POZZUOLI – Tre bollettini, da 19.10 euro ognuno, da pagare per i mesi di ottobre, novembre e dicembre. E’ quanto ha ricevuto dal comune di Pozzuoli Valeria Alfano, la 30enne che insieme al marito ha occupato abusivamente la casa di Raffaele Coscia. Intestato alla donna è arrivato il canone di locazione/indennità di occupazione da versare al comune di Pozzuoli “servizio tesoreria patrimonio immobiliare” con oggetto “fitti attivi 2021”, relativo all’abitazione al terzo piano della palazzina popolare di via Umberto Saba 71, quella che la donna ha occupato lo scorso 2 giugno dopo aver forzato la grata del pianerottolo e scassinato la porta d’ingresso. La richiesta di “fitto” è arrivata dopo la prima intimazione a lasciare la casa a cui, ad ottobre, è seguita l’ordinanza di sgombero.

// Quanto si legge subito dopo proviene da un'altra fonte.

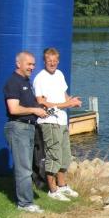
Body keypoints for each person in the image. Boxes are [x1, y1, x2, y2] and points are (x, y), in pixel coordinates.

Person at [33, 47, 82, 201]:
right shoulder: (40, 78)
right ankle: (52, 190)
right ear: (44, 61)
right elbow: (41, 102)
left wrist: (72, 101)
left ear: (58, 61)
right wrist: (67, 104)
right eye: (49, 61)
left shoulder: (60, 74)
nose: (52, 63)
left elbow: (64, 95)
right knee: (53, 155)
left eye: (55, 61)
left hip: (61, 120)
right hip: (49, 121)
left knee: (64, 155)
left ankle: (62, 185)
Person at [2, 51, 48, 212]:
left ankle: (26, 201)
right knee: (24, 168)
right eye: (29, 64)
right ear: (18, 64)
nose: (32, 67)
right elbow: (13, 109)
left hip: (28, 127)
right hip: (18, 128)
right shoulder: (13, 82)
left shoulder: (26, 81)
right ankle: (25, 204)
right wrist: (34, 110)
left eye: (33, 64)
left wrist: (40, 106)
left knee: (26, 166)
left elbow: (27, 105)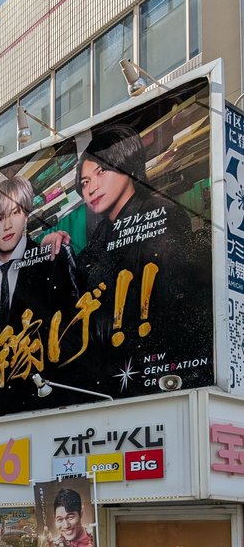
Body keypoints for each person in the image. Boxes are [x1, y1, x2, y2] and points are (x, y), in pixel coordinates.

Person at [73, 123, 212, 392]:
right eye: (85, 182)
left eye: (101, 171)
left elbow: (174, 299)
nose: (91, 188)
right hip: (116, 372)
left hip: (158, 370)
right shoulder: (102, 232)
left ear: (127, 164)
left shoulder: (160, 212)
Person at [0, 176, 81, 410]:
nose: (8, 225)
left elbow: (75, 327)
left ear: (27, 217)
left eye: (15, 213)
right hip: (1, 411)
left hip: (54, 402)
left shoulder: (51, 258)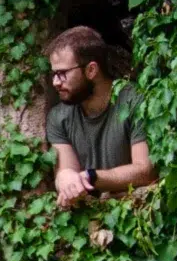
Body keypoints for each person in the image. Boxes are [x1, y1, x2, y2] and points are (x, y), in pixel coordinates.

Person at [44, 26, 155, 207]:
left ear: (91, 70)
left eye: (62, 74)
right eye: (53, 74)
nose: (55, 82)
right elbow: (66, 170)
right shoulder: (59, 116)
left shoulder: (134, 101)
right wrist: (65, 179)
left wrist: (92, 177)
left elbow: (145, 171)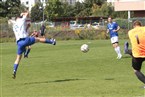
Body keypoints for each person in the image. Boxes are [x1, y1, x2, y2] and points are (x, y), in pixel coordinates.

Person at [12, 11, 56, 79]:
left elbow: (23, 29)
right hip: (25, 39)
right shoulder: (21, 20)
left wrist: (26, 27)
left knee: (18, 58)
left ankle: (14, 70)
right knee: (38, 39)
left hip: (19, 43)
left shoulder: (14, 25)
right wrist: (23, 14)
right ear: (19, 17)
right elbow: (27, 13)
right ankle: (52, 42)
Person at [128, 20, 145, 84]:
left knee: (136, 70)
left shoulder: (130, 32)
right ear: (140, 25)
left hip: (137, 54)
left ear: (133, 26)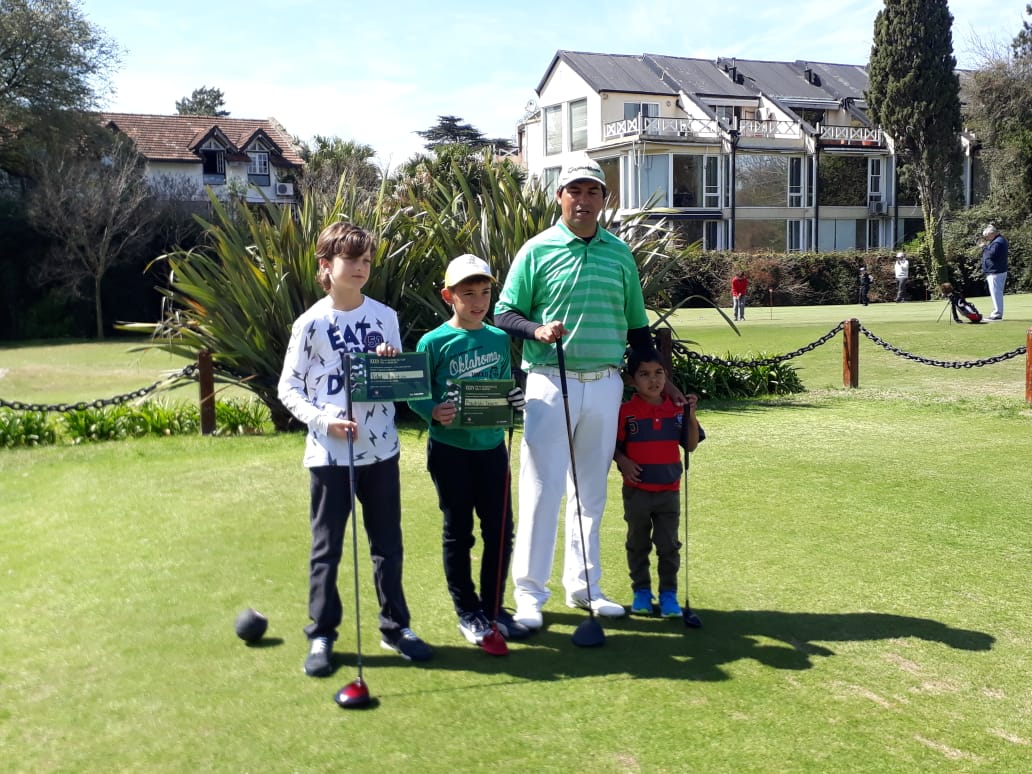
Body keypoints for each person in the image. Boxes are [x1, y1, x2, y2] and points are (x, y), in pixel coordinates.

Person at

IL FITTO – Nel frattempo il comune ha però chiesto il “fitto” agli occupanti abusivi, in virtù di un regolamento che prevede un’indennità di occupazione abusiva che -tengono a precisare dagli uffici comunali- “non legittima l’intestatario del bollettino a restare nell’abitazione occupata”. Dal canto sua Valeria Alfano, nonostante avesse occupato abusivamente una casa, ha chiesto e ottenuto gli allacci di luce, acqua, gas e di una nuova linea telefonica. Contestualmente aveva chiesto, sempre presso il civico occupato, anche la residenza, che però gli è stata rifiutata. «Volevo mettermi in regola ed ho pagato il primo bollettino, poi sono stata cacciata» ha raccontato la donna che, ad oggi, stando alle scadenze dei bollettini emessi dal comune di Pozzuoli sarebbe chiamata, in teoria, a pagare anche le mensilità di novembre e dicembre nonostante la casa sia stata riconsegnata al legittimo inquilino.

LA TEMPISTICA – La donna aveva occupato la casa il 2 giugno, all’indomani i vigili l’avevano identificata, poco dopo le era stato intimato di lasciare la casa, poi a settembre le erano stato consegnati i bollettini per il fitto non per i mesi per i quali era stata accertata l’occupazione bensì per quelli “futuri”. Nel frattempo il comune di Pozzuoli il 13 ottobre le notificava l’ordinanza di sgombero (contestualmente con l’emissione dei bollettini per il “fitto”) che veniva eseguita il 9 novembre in seguito alla vergognosa aggressione da parte della donna ai danni di una troupe della Rai.